– Хорошо знала? Совсем не так, как ты думаешь, моя добродетельная девочка. До того, как я вышла за твоего отца, импресарио устраивал мне контракты. Для меня это были первые. Он об этом забыл. Я тоже.
– Или вы оба притворяетесь. – Стефани продолжала гладить руку матери. – Тогда вы были бедные, а сейчас называете себя богатыми.
Мелузина оперлась щекой о ладонь, но осторожно, чтобы ничего не смазать. На запястье сверкнул роскошный браслет. И в соответствии с принятой позой она начала высказывать свои мечтания:
– На сколько человек выглядит, столько ему и лет, да и денег столько же. Единственное, что нельзя подделать, – это голос, а вот голоса больше нет.
– Бедная Мелузина! Голос у тебя был божественный. – Из искреннего участия дочь сказала матери все, что о ней думает: – Спиртное, ночная жизнь, сплошь потребности и никакой дисциплины. Все вы таковы.
– Каждому свое, – отвечала бывшая певица. Она отнюдь не собиралась возражать, все еще мечтательно предалась она впечатлениям былых лет, которые были завершены, а потому не могли измениться. Их разве что сравнивают с итогом другой жизни, которая некогда была близка нашей собственной. Это Алиса, подруга юных лет и по сей день звезда оперы.

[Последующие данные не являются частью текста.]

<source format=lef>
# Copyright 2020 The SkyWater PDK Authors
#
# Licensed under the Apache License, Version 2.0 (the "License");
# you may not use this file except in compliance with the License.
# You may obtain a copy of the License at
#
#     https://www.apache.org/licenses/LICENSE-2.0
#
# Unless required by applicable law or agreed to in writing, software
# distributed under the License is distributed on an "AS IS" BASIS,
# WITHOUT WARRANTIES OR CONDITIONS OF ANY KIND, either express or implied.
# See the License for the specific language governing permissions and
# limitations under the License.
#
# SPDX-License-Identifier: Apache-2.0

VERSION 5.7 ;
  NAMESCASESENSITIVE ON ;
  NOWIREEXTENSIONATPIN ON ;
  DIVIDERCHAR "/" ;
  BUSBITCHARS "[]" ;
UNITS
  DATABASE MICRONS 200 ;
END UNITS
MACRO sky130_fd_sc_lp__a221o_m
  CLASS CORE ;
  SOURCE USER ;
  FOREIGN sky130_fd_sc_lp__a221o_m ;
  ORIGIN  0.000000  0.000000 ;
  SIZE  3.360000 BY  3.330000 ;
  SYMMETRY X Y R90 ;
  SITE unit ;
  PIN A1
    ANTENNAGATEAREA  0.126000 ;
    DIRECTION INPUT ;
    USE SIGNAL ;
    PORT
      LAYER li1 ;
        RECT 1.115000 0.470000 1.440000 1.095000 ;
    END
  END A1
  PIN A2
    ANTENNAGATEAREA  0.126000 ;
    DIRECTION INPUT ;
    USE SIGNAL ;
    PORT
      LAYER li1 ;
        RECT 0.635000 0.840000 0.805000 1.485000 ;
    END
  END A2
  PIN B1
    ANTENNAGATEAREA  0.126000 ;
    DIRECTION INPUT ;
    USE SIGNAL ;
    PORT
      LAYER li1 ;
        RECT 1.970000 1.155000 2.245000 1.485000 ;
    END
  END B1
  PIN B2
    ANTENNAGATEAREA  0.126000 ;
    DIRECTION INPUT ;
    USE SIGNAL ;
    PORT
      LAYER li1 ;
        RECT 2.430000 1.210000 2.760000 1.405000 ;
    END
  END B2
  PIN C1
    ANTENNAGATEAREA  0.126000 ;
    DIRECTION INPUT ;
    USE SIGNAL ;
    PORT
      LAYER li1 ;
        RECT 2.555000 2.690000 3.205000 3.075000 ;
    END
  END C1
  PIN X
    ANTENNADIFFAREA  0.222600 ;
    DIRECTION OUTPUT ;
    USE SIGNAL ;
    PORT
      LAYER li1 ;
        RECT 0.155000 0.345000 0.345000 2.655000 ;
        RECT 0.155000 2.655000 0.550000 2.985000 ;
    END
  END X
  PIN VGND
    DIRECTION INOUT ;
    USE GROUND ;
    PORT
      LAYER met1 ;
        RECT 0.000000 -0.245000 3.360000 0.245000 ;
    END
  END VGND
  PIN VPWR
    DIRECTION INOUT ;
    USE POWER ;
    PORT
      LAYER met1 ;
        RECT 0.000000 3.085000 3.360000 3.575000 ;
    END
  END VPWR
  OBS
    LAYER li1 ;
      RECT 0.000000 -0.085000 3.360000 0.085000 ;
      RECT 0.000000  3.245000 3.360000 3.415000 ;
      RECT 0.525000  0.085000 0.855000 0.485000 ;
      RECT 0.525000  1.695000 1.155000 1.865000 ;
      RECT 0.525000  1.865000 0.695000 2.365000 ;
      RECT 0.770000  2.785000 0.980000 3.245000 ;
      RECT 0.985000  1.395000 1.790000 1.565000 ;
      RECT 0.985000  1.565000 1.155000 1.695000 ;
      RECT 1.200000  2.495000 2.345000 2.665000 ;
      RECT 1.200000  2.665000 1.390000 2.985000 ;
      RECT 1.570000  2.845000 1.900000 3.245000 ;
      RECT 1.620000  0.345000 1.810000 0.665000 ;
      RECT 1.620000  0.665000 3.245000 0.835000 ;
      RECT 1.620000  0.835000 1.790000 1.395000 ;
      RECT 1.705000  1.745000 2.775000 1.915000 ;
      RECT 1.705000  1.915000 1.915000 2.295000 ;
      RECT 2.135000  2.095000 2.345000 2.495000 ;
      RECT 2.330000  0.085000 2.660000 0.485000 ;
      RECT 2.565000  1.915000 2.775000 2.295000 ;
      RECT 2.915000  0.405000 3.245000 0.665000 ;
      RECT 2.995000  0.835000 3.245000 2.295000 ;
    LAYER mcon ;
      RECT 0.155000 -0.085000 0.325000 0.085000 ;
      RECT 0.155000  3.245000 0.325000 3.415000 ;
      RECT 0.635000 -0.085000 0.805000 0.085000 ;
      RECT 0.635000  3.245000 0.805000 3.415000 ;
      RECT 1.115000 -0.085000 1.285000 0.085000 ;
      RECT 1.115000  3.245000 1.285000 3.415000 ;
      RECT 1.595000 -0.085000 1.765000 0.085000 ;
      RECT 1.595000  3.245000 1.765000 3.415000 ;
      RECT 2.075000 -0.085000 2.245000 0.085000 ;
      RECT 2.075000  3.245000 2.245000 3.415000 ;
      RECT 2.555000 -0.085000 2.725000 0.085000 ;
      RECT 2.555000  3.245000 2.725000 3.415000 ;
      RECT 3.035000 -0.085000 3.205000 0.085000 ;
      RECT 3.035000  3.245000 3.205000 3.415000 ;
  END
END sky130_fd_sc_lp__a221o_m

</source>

Ее взлет совершился именно тогда, когда Мелузина начала сдавать и сошла со сцены.
От дочери Мелузина скрыла глубокое суеверное убеждение, будто потеря голоса не есть следствие неправильного образа жизни; скорее уж удачливая соперница похитила у нее голос; сила и долговечность ровесницы вскормлена Мелузиной, ее пропавшим дарованием. Но такие мысли принято держать про себя. В глубине случай остается непроясненным. Окружающим дают кое-что почувствовать, мол, каждому свое, и кто долгие годы наделен большим голосом, не обязательно имеет более твердую почву под ногами.

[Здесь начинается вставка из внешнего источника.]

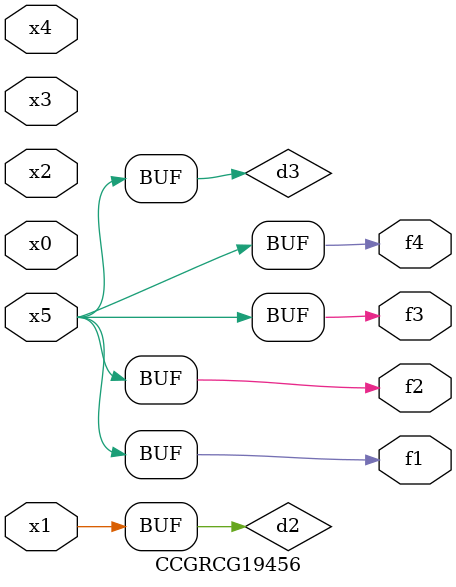
<source format=v>
module CCGRCG19456(
	input x0, x1, x2, x3, x4, x5,
	output f1, f2, f3, f4
);

	wire d1, d2, d3;

	not (d1, x5);
	or (d2, x1);
	xnor (d3, d1);
	assign f1 = d3;
	assign f2 = d3;
	assign f3 = d3;
	assign f4 = d3;
endmodule

</source>
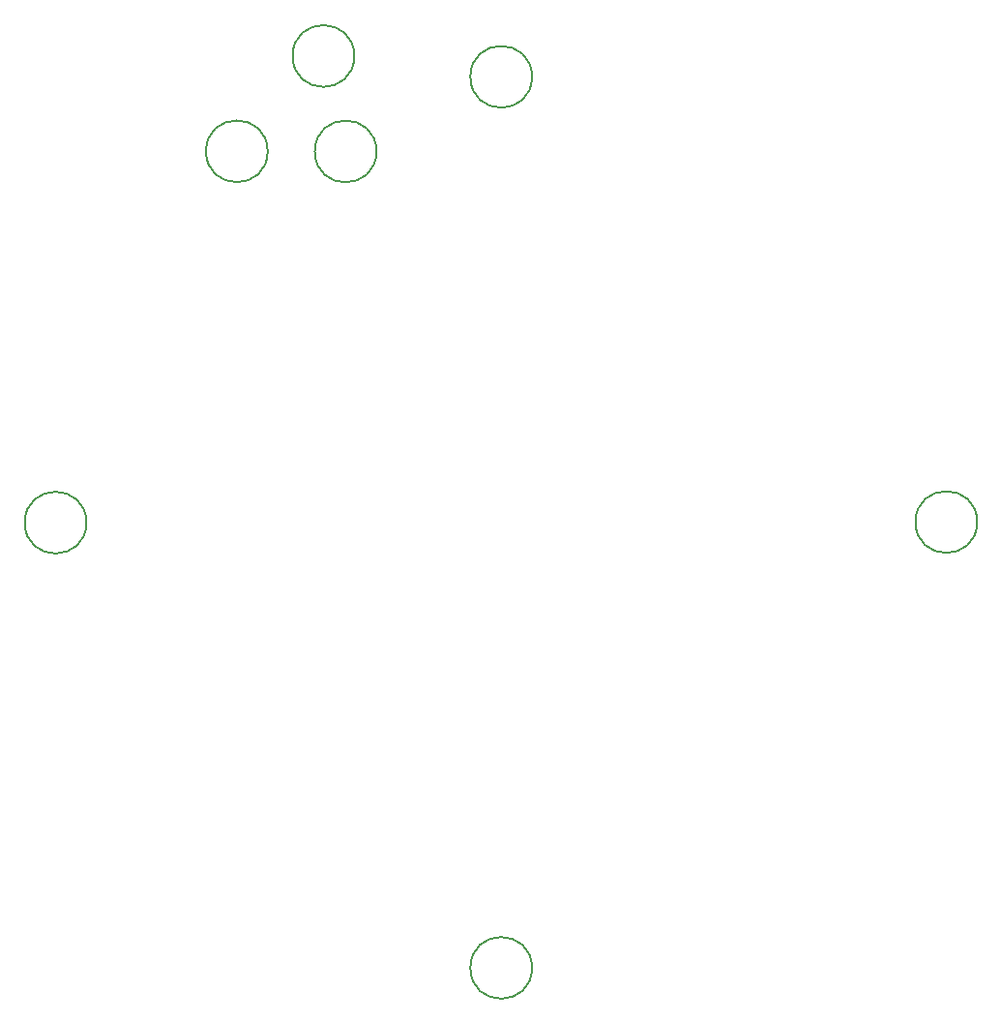
<source format=gbr>
%TF.GenerationSoftware,KiCad,Pcbnew,7.0.1*%
%TF.CreationDate,2024-01-14T19:17:54-07:00*%
%TF.ProjectId,antenna_top_cap,616e7465-6e6e-4615-9f74-6f705f636170,rev?*%
%TF.SameCoordinates,Original*%
%TF.FileFunction,Other,Comment*%
%FSLAX46Y46*%
G04 Gerber Fmt 4.6, Leading zero omitted, Abs format (unit mm)*
G04 Created by KiCad (PCBNEW 7.0.1) date 2024-01-14 19:17:54*
%MOMM*%
%LPD*%
G01*
G04 APERTURE LIST*
%ADD10C,0.150000*%
G04 APERTURE END LIST*
D10*
%TO.C,TP3*%
X152975800Y-71419400D02*
G75*
G03*
X152975800Y-71419400I-2700000J0D01*
G01*
%TO.C,TP7*%
X145393713Y-79756113D02*
G75*
G03*
X145393713Y-79756113I-2700000J0D01*
G01*
%TO.C,TP2*%
X154915800Y-79769400D02*
G75*
G03*
X154915800Y-79769400I-2700000J0D01*
G01*
%TO.C,TP5*%
X129525800Y-112239400D02*
G75*
G03*
X129525800Y-112239400I-2700000J0D01*
G01*
%TO.C,TP6*%
X168535800Y-73239400D02*
G75*
G03*
X168535800Y-73239400I-2700000J0D01*
G01*
%TO.C,TP1*%
X168535800Y-151189400D02*
G75*
G03*
X168535800Y-151189400I-2700000J0D01*
G01*
%TO.C,TP4*%
X207505800Y-112189400D02*
G75*
G03*
X207505800Y-112189400I-2700000J0D01*
G01*
%TD*%
M02*

</source>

– Сохрани я голос, – продолжала Мелузина, – я бы никогда не изучила банковское дело, не имела бы, по всей вероятности, ни капитала, ни устойчивого положения в обществе, не говоря уже о том, что при односторонней тренировке развиваются широкие плечи и могучая шея.
– Как у знаменитой Алисы, – завершила догадливая дочь. – Ей уже поздно думать о любви.
Ах! Мелузине никак не хотелось, чтобы ее старая приятельница во всей своей непривлекательности именно сейчас вошла в зал. Ей пришлось убедиться, что очаровательный юноша куда более заинтересован сверканием браслета на руке, чем самой рукой и уж тем паче – самой женщиной. Как глупо было нацепить эту штуку именно сегодня! Статная матрона вздохнула и окуталась дымом.
Вот чем кончаются неуместные сравнения и неосторожные воспоминания! Ну и довольно. Она снова подобралась.
– А у тебя, дорогое дитя, голос был бы еще прекраснее моего. Но ты не желаешь развивать его.
– К чему?
– И это спрашиваешь меня ты? А сама слушаешь разговоры о том, что Барбер и Нолус зашатались. Допустим, это правда. Тогда твой голос очень бы нам понадобился.
– Вот тут-то я бы его и потеряла. У себя в конторе я печатаю под диктовку и перевожу письма не очень точно, я бы и на сцене фальшивила.
– Секретарша в дирекции консервной фабрики! – Бывшая знаменитость вложила в эти слова все свое презрение. – Но ты так хотела. Твое поколение начисто, прямо в оскорбительной мере, лишено нашей веры в себя.
После чего она попросила счет. Проходивший мимо кельнер со скрупулезной точностью откликнулся на призыв, исходивший из противоположного конца зала.
Дочь послушно повторила:
– Ваша вера в себя. Мы ею восхищаемся. Мы имеем перед глазами наглядный пример того, к чему она приводит.
Мелузина поцеловала дочь, вернее, ее накрашенные губы изобразили поцелуй.